Evening Primrose Oil (EPO)
EPO is rich in the essential gamma-linoleinc acid (GLA), a very valuable fatty acid that is not found in many plants. It has numerous vital functions in the body. GLA is an essential fatty acid that the body does not manufacture. This fatty acid is known to help prevent hardening of the arteries, heart disease, eczema, cirrhosis, rheumatoid arthritis, menopause, PMS, multiple sclerosis, and high blood pressure. It has a positive effect on sex hormone response including the hormones estrogen and testosterone, aids in lowering cholesterol levels, and is important in treating cirrhosis of the liver. Research also demonstrates that primrose oil helps relieve pain and inflammation.

Flavonoids
Flavonoids are a family of more than 5,000 potent antioxidants found in fruits and vegetables. Studies are showing the importance of these antioxidants for maintaining cardiovascular health, including healthy blood vessels.

Good sources of flavonoids include all citrus fruits, berries, onions, parsley, legumes, green tea, red wine, seabuckthorn, and dark chocolate. I especially recommend dark berries like blue berries, black berries and boysenberrries.

Fish oil and flaxseed oil
Omega 3 fatty acids have also been proven to work wonders for your heart, arteries and veins that make up your cardiovascular system. They help to lower cholesterol, tryglicerides, LDL and blood pressure, while at the same time increasing good HDL cholesterol.

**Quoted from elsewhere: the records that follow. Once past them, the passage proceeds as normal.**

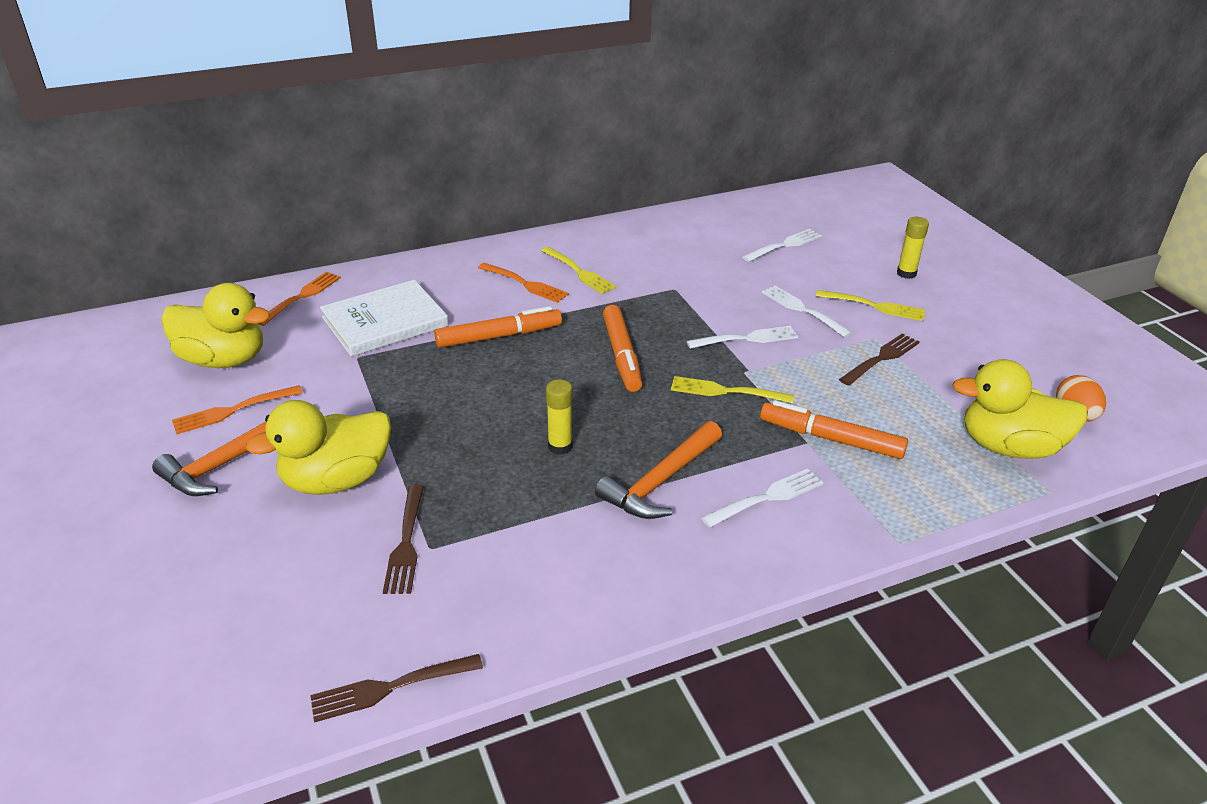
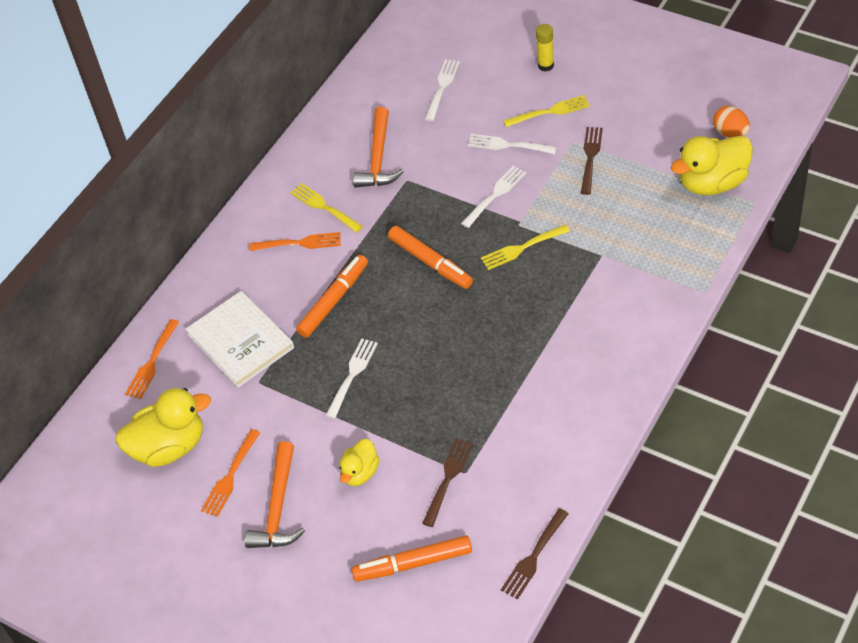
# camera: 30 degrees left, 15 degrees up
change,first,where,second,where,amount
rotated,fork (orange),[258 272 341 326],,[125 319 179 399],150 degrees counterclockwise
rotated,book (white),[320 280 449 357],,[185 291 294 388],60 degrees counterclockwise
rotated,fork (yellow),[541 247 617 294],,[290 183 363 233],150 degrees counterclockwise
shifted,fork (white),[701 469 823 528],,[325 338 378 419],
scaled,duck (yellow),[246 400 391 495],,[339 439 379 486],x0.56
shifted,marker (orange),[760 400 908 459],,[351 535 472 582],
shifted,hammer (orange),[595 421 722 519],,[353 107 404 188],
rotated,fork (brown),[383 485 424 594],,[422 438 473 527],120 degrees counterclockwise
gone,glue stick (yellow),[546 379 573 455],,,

Minerals, including magnesium
Low mineral levels, particularly magnesium, can result in increased arterial muscle tension and an irregular pulse. Supplementation with magnesium can include a bone broth and a nightly soak in a warm bath of Epsom Salts. A bone broth is also a wonderful natural source of gelatine

Monitor cardiovascular health
If you have high blood pressure, or a heart condition and you are intending to try natural therapies including nutritional supplementation, it is important that you monitor your heart health. Do this daily using a digital blood pressure monitor. Consult your doctor and discuss your plans. Heed any advice given.

These nutrients are good for you when taken according to professional guidance. Even if there is no measurable benefit in cardiovascular health from taking these, you may find a pleasant offshoot: healthy skin, hair and nails!